**Input records:**
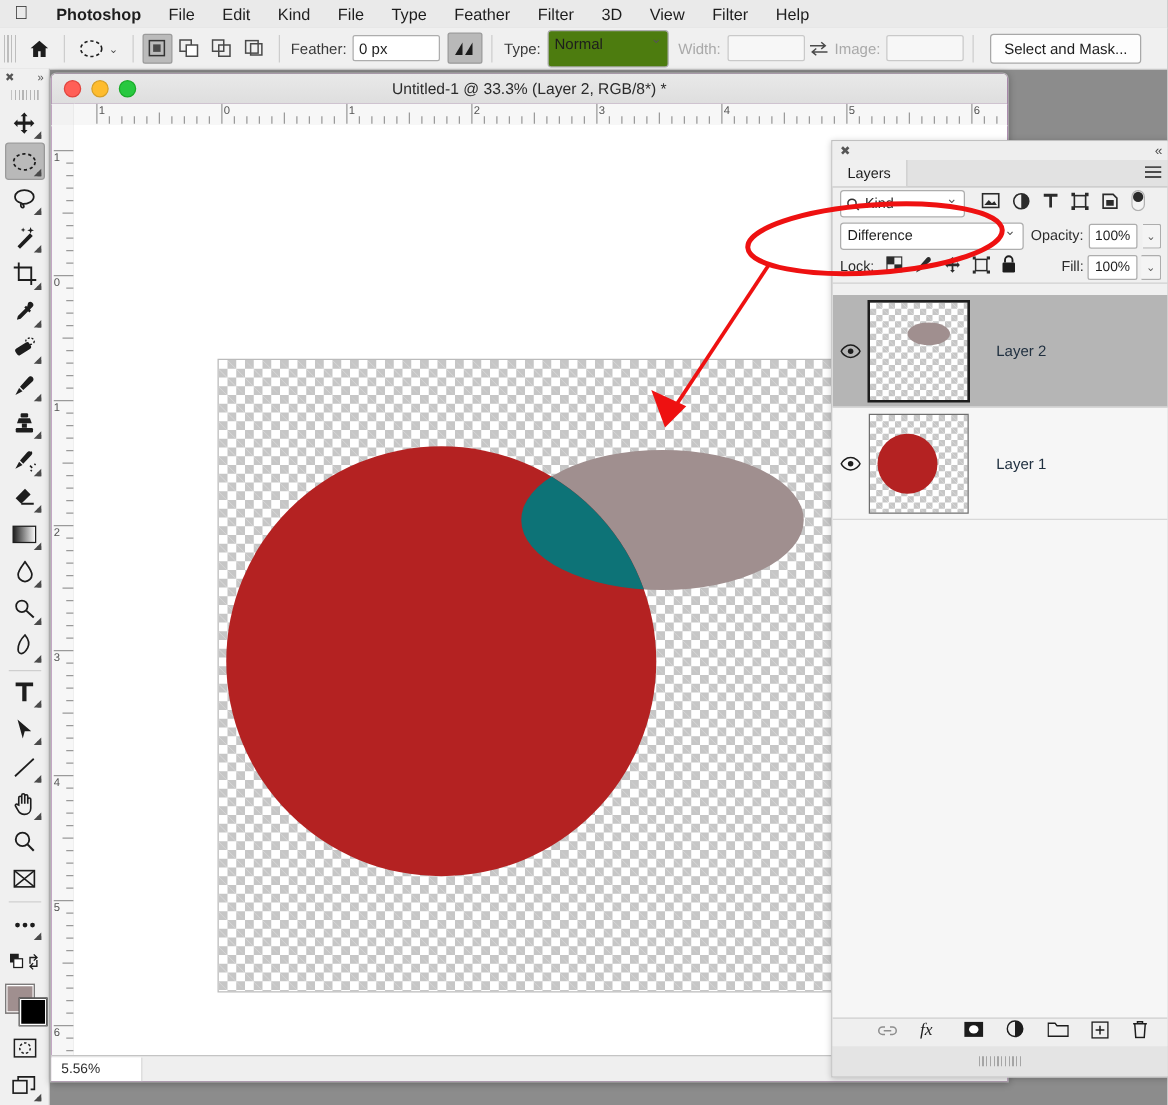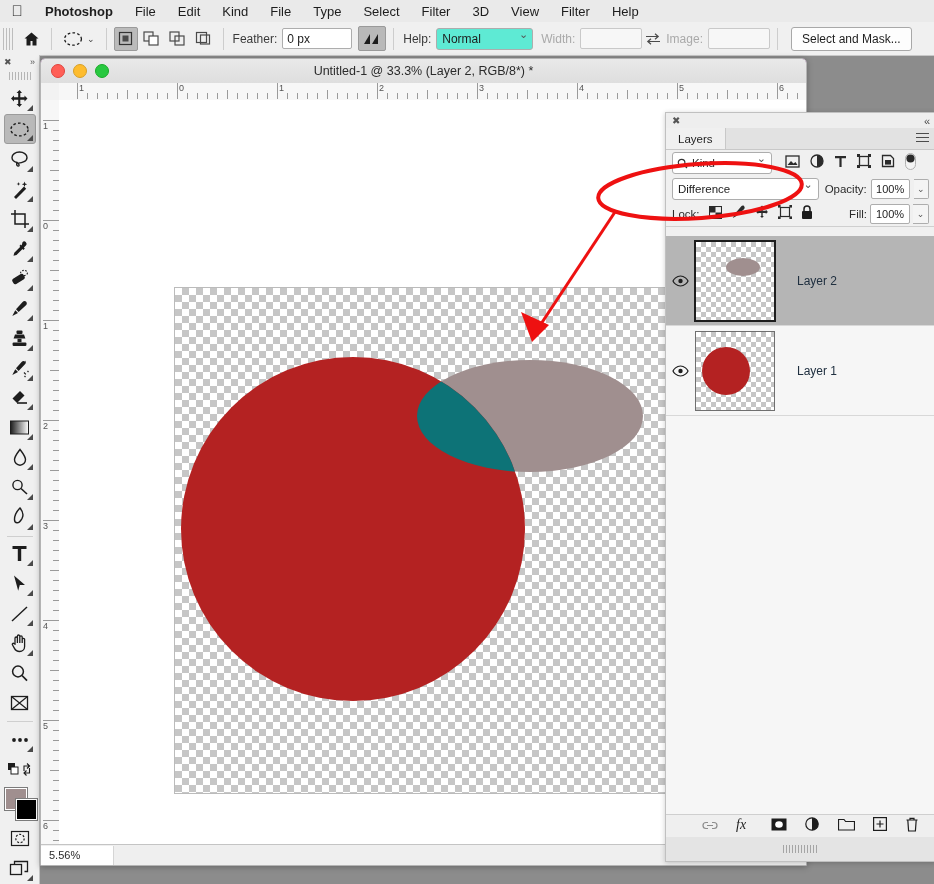--- a/index.html
+++ b/index.html
@@ -219,7 +219,7 @@
     <div class="menu-item">Kind</div>
     <div class="menu-item">File</div>
     <div class="menu-item">Type</div>
-    <div class="menu-item">Select</div>
+    <div class="menu-item">Feather</div>
     <div class="menu-item">Filter</div>
     <div class="menu-item">3D</div>
     <div class="menu-item">View</div>

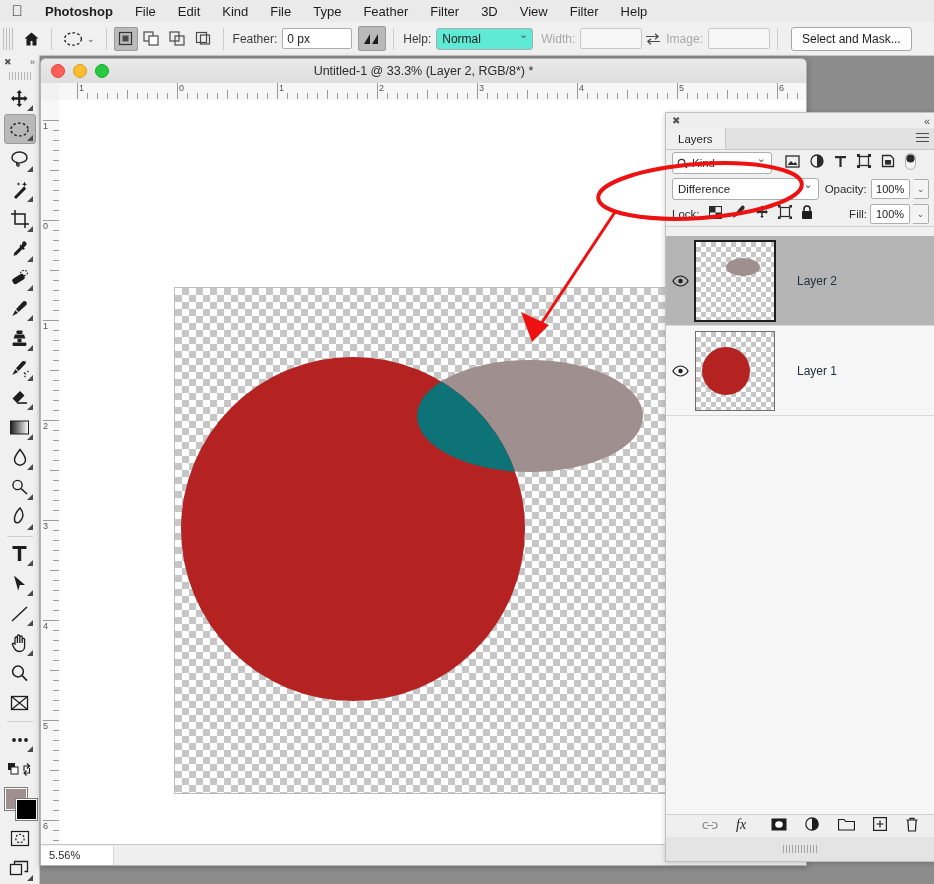--- a/index.html
+++ b/index.html
@@ -280,7 +280,7 @@
         </svg>
     </div>
     <div class="opt-sep"></div>
-    <div class="opt-label">Help:</div>
+    <div class="opt-label">Type:</div>
     <div class="opt-select">Normal</div>
     <div class="opt-label dim" style="margin-left:8px;">Width:</div>
     <div class="opt-input w52"></div>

**Your task:**
Report each line of the entries where the word "Type" occurs.

**Response to the exercise:**
     <div class="menu-item">Type</div>
+    <div class="opt-label">Type:</div>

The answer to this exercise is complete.